_WHAT THIS TASK INVOLVES_
Work through the records below, line by line, and say how many lines include "software", with nothing else.

Saved data entries:
══════
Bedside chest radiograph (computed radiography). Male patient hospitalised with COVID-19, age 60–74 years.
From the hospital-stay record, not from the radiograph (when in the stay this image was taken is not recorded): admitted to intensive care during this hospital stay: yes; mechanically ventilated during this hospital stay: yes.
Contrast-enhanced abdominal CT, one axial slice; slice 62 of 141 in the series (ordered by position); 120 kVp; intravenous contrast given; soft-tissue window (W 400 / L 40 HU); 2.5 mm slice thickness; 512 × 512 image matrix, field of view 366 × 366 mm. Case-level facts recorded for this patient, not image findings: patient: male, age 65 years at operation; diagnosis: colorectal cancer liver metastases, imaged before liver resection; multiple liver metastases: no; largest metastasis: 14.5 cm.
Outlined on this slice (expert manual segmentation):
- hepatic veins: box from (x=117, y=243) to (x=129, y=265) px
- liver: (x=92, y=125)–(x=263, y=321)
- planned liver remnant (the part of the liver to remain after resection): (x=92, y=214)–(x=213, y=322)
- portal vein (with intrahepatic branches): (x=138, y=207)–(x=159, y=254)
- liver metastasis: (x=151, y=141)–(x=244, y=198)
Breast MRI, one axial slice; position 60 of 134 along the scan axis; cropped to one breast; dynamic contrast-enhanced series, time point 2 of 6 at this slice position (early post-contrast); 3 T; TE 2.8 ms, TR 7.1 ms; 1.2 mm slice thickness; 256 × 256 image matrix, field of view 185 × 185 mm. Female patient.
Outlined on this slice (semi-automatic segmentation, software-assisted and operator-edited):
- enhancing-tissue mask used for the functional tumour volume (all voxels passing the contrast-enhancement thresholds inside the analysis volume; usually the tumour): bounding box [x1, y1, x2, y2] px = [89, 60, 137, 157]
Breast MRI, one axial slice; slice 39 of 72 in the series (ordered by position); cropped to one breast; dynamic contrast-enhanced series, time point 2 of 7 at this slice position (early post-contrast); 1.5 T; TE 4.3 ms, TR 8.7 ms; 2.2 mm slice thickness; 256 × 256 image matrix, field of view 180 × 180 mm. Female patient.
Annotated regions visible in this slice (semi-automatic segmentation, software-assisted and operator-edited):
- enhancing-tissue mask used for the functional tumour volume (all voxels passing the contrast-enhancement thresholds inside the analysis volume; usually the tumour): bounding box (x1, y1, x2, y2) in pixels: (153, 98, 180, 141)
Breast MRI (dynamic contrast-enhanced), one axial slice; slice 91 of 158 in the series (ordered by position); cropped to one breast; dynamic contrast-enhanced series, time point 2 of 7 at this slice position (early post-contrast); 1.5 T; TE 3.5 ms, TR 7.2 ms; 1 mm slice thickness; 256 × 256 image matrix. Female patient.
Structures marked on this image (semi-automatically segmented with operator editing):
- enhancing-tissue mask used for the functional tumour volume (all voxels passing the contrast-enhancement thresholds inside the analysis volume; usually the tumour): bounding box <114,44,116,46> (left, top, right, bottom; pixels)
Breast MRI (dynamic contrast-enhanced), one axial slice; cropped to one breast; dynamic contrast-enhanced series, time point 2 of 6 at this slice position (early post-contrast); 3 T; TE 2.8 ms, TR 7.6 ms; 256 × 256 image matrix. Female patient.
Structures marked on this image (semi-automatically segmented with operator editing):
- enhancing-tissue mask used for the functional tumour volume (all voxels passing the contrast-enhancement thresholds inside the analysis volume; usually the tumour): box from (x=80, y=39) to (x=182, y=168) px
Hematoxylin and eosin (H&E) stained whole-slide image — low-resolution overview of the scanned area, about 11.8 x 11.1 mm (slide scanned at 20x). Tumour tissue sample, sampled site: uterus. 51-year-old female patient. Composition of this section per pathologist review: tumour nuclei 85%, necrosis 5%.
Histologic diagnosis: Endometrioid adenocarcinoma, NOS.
══════
_ANSWER AREA_
2